Published: Monday, Feb. 20 2012 9:15 p.m. MST

Republican presidential candidate, Rep. Ron Paul, R-Texas, accompanied by his wife Laura, speaks a meet and greet campaign event in Jamestown, N.D., Monday, Feb. 20, 2012.

Nati Harnik, Associated Press

BISMARCK, N.D. — Republican presidential candidate Ron Paul praised hemp as an alternative crop and said a free-market approach would protect the nation's environment Monday during North Dakota campaign stops that drew hundreds of cheering supporters.

North Dakota, which is holding Republican presidential caucuses March 6, is one of 13 states with a caucus or primary from Feb. 28 to March 6. North Dakota has 28 delegates to the Republican National Convention in August, although the caucus results will not dictate how any of them vote.

The Southeast Texas congressman campaigned in Williston, Dickinson, Jamestown and Bismarck on Sunday and Monday, following rival Rick Santorum's swing through Fargo, on the Minnesota border, and the northwestern oil-country town of Tioga last week.

In Jamestown, about 100 miles east of Bismarck, Paul was critical of the federal government's ban on the cultivation of industrial hemp, a crop that is related to marijuana but does not have its mind-affecting properties.

Industrial hemp is grown in neighboring Canada and other countries, where it is used to make paper, lotions, clothing and biofuels.

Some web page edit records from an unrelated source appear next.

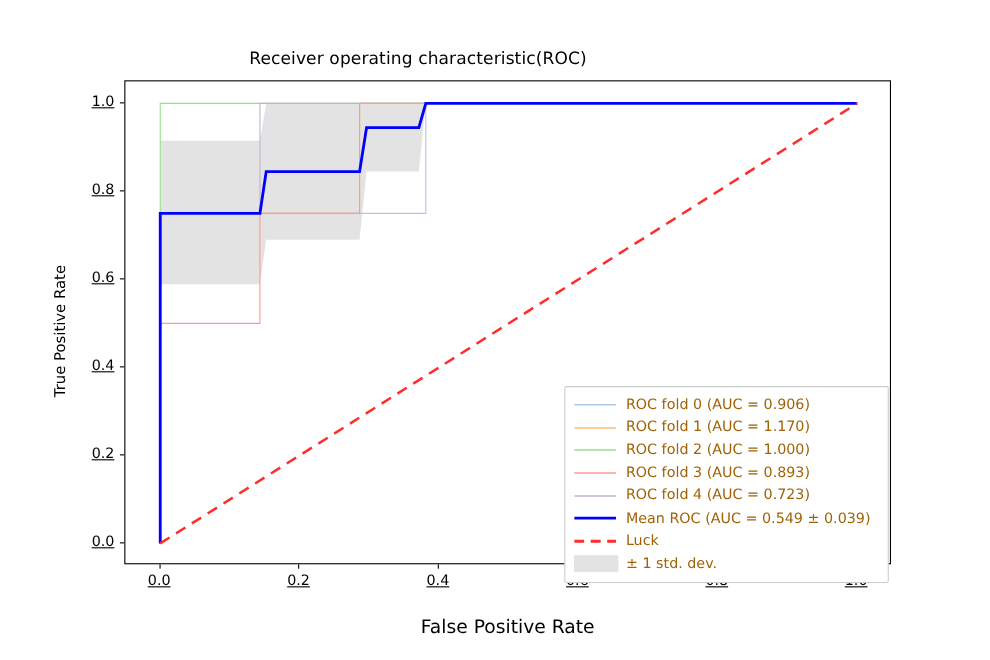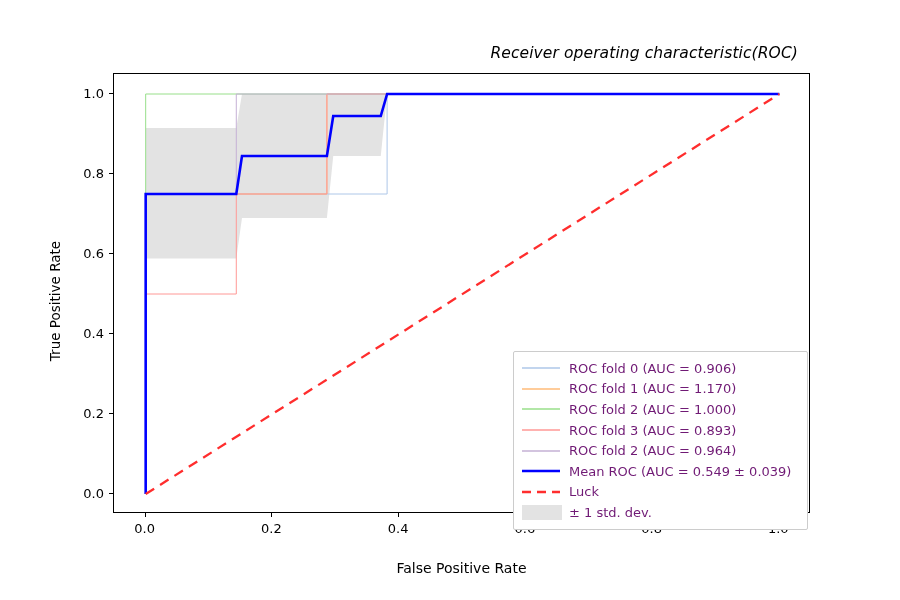--- a/index.html
+++ b/index.html
@@ -18,25 +18,24 @@
     width: 900px;
     height: 600px;
     background: #ffffff;
   }
   
   #chart-title {
     position: absolute;
     left: 0;
     top: 44px;
     width: 836px;
-    text-align: right;
+    text-align: center;
     font-size: 15.5px;
     color: #000000;
     letter-spacing: 0.1px;
-    font-style: italic;
   }
   
   #chart-title span {
     display: inline-block;
     position: relative;
     left: -38px;
   }
   
   #axes {
     position: absolute;
@@ -53,20 +52,21 @@
     position: absolute;
     left: 0;
     top: 0;
   }
   
   .tick-label {
     position: absolute;
     font-size: 13px;
     color: #000000;
     white-space: nowrap;
+    text-decoration: underline;
   }
   .xtick {
     transform: translateX(-50%);
     top: 521px;
   }
   .ytick {
     transform: translateY(-50%);
     text-align: right;
     width: 44px;
     left: 60px;
@@ -86,21 +86,21 @@
     background: #000000;
     left: 109px;
   }
   
   #xlabel {
     position: absolute;
     left: 113px;
     width: 697px;
     top: 560px;
     text-align: center;
-    font-size: 14px;
+    font-size: 17px;
     color: #000000;
   }
   #ylabel {
     position: absolute;
     left: -45px;
     top: 293px;
     width: 200px;
     text-align: center;
     font-size: 13.5px;
     color: #000000;
@@ -133,21 +133,21 @@
   }
   .legend-swatch .lineglyph {
     position: absolute;
     left: 0;
     right: 0;
     top: 50%;
     transform: translateY(-50%);
   }
   .legend-label {
     font-size: 13px;
-    color: #701a75;
+    color: #a16207;
     white-space: nowrap;
   }
   .band-swatch {
     width: 38px;
     height: 13px;
     background: #e3e3e3;
     border: 1px solid #e3e3e3;
   }
 </style>
 </head>
@@ -232,21 +232,21 @@
           </svg>
         </div>
         <div class="legend-label">ROC fold 3 (AUC = 0.893)</div>
       </div>
       <div class="legend-row">
         <div class="legend-swatch">
           <svg width="38" height="14" class="lineglyph">
             <line x1="0" y1="7" x2="38" y2="7" stroke="#c5b0d5" stroke-width="1.4"></line>
           </svg>
         </div>
-        <div class="legend-label">ROC fold 2 (AUC = 0.964)</div>
+        <div class="legend-label">ROC fold 4 (AUC = 0.723)</div>
       </div>
       <div class="legend-row">
         <div class="legend-swatch">
           <svg width="38" height="14" class="lineglyph">
             <line x1="0" y1="7" x2="38" y2="7" stroke="#0000ff" stroke-width="2.6"></line>
           </svg>
         </div>
         <div class="legend-label">Mean ROC (AUC = 0.549 ± 0.039)</div>
       </div>
       <div class="legend-row">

North Dakota's Legislature and Agriculture Department have pushed allowing hemp to be grown in the state. A state lawmaker who wanted to cultivate the crop filed an unsuccessful lawsuit against the Drug Enforcement Administration, seeking a declaration that doing so would be legal.

"There is no reason, in a free society, that farmers shouldn't be allowed to raise hemp," Paul said during a Jamestown appearance that drew about 300 people. "Hemp is a good product."

In Bismarck, where the Republican congressman spoke to about 1,200 people Monday night in the gymnasium of a private Christian school, Paul said enforcement of private property rights would be sufficient to protect citizens against pollution, rather than relying on the federal Environmental Protection Agency.

"The more socialized a system is, the worse the property is, and the worse the environment is," Paul said. "We should never be bashful about saying we believe in property rights ... and we don't have to give one inch and say that we're careless with the environment, because you don't have a right to pollute your neighbor's property."

In North Dakota's Republican presidential caucuses in 2008, Paul finished third behind Mitt Romney and John McCain, getting 21 percent of the almost 9,800 votes case.

Duane Sattler, of Richardton, was one of the sign-carrying Paul supporters who attended his Bismarck speech. His son, 13-year-old Shawn Sattler, sat nearby, waving an American flag.

"He's been standing alone a lot of times," Sattler said of Paul. "He votes for our personal freedoms, for sound money, and for less government and less taxes."

He became a Paul supporter during his presidential run in 2008, Sattler said. "I really went and did some research, and the deeper I dug, the more I liked the man," he said. "With the other candidates, the deeper I dug, the less I liked them."